Attached and incorporated herein by reference as Exhibit 99.2 is a copy of the press release of the Registrant, dated August 28, 2009, announcing the private Exchange Offers and Consent Solicitations and the Retail Tender Offer.

 

Item 9.01 Financial Statements and Exhibits.

(d) Exhibits.
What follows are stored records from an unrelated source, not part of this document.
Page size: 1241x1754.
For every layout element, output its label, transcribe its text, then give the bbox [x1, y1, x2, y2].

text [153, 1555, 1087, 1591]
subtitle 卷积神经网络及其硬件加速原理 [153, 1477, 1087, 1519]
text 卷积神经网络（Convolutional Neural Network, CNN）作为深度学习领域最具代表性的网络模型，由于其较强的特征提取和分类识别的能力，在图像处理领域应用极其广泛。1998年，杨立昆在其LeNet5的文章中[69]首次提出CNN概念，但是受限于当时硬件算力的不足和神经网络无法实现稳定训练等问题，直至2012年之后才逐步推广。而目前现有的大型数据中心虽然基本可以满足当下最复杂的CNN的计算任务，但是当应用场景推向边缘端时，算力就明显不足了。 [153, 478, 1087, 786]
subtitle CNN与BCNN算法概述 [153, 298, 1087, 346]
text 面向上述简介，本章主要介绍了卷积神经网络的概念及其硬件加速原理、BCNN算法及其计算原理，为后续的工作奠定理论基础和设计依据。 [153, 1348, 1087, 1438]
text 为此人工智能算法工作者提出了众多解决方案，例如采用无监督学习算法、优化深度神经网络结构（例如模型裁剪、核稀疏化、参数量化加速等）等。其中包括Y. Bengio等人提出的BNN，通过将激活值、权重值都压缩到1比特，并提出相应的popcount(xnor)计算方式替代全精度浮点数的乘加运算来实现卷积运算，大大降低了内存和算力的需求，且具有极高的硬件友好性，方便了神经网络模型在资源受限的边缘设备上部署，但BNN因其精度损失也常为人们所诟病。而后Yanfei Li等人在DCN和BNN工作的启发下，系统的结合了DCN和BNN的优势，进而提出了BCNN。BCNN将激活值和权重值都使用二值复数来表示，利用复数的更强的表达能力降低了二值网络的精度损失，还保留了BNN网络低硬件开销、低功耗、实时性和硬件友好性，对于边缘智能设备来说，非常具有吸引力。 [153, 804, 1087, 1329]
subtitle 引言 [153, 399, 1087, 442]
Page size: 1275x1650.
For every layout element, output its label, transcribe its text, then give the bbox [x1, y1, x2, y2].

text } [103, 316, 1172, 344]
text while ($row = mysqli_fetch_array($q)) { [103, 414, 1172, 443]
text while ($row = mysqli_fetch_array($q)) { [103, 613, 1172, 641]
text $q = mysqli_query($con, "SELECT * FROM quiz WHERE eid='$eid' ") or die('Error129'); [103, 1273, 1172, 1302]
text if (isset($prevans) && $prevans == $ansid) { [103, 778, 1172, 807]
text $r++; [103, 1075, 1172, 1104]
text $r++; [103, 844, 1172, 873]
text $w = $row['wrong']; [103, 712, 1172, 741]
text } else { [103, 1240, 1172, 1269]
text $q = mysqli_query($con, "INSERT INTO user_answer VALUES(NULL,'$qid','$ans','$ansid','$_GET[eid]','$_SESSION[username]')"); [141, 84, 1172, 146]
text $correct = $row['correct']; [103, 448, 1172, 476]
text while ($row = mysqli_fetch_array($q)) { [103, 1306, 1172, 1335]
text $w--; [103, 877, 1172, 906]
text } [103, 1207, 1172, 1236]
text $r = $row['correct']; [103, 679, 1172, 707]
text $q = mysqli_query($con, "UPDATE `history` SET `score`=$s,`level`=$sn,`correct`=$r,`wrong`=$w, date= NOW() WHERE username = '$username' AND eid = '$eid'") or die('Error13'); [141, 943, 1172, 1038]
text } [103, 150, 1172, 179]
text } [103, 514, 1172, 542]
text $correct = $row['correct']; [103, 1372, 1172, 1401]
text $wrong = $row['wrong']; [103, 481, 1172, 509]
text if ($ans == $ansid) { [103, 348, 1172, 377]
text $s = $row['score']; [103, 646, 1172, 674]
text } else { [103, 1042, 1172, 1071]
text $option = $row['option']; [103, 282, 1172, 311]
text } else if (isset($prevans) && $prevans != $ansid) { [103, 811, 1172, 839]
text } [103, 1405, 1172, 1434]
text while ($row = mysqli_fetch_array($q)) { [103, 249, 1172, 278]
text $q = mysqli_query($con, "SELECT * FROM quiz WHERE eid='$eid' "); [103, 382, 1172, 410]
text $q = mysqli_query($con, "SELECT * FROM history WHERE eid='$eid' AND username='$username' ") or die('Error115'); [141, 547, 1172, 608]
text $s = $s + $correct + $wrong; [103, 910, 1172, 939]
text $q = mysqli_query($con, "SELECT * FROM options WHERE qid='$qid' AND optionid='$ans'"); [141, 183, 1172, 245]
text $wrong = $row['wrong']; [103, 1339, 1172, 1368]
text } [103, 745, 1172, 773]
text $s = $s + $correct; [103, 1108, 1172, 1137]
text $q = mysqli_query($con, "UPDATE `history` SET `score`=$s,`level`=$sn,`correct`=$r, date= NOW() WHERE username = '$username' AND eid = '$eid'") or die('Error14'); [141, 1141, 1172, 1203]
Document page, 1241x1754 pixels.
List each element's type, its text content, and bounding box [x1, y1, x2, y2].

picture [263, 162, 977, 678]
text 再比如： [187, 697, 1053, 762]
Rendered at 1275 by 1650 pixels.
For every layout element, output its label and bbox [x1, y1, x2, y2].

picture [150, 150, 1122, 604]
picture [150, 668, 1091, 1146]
The following exhibits are being filed herewith:

 

10.1

   Second Supplemental Indenture to the indenture governing the Issuers’ 9% senior subordinated notes due 2010, dated as of August 27, 2009, by the Issuers, the guarantors named therein, QD Risk and The Bank of New York Mellon, as trustee.

10.2

   Second Supplemental Indenture to the indenture governing the Issuers’ senior floating rate notes due 2012, Series A, dated as of August 27, 2009, by the Issuers, the guarantors named therein, QD Risk and The Bank of New York Mellon Trust Company, N.A., as trustee.

10.3

   Supplemental Indenture to the indenture governing the Issuers’ senior floating rate notes due 2012, Series B, dated as of August 27, 2009, by the Issuers, the guarantors named therein, QD Risk and The Bank of New York Mellon Trust Company, N.A., as trustee.

99.1

   Disclosure regarding Quality Distribution, LLC in connection with the commencement of private exchange offers and consent solicitations and retail tender offer by Quality Distribution, LLC and QD Capital Corporation on August 28, 2009.

99.2

   Text of press release, dated August 28, 2009.


SIGNATURES

Pursuant to the requirements of the Securities Exchange Act of 1934, as amended, the Registrant has duly caused this report to be signed on its behalf by the undersigned hereunto duly authorized.

 

 

QUALITY DISTRIBUTION, INC.

(Registrant)

Date: August 28, 2009   By:  

/s/ JONATHAN C. GOLD

  Name:  

Jonathan C. Gold

  Title:  

Secretary


EXHIBIT INDEX

 

Exhibit
Number

  

Document Description

10.1    Second Supplemental Indenture to the indenture governing the Issuers’ 9% senior subordinated notes due 2010, dated as of August 27, 2009, by the Issuers, the guarantors named therein, QD Risk and The Bank of New York Mellon, as trustee.
10.2    Second Supplemental Indenture to the indenture governing the Issuers’ senior floating rate notes due 2012, Series A, dated as of August 27, 2009, by the Issuers, the guarantors named therein, QD Risk and The Bank of New York Mellon Trust Company, N.A., as trustee.
10.3    Supplemental Indenture to the indenture governing the Issuers’ senior floating rate notes due 2012, Series B, dated as of August 27, 2009, by the Issuers, the guarantors named therein, QD Risk and The Bank of New York Mellon Trust Company, N.A., as trustee.
99.1    Disclosure regarding Quality Distribution, LLC in connection with the commencement of private exchange offers and consent solicitations and retail tender offer by Quality Distribution, LLC and QD Capital Corporation on August 28, 2009.
99.2    Text of press release, dated August 28, 2009.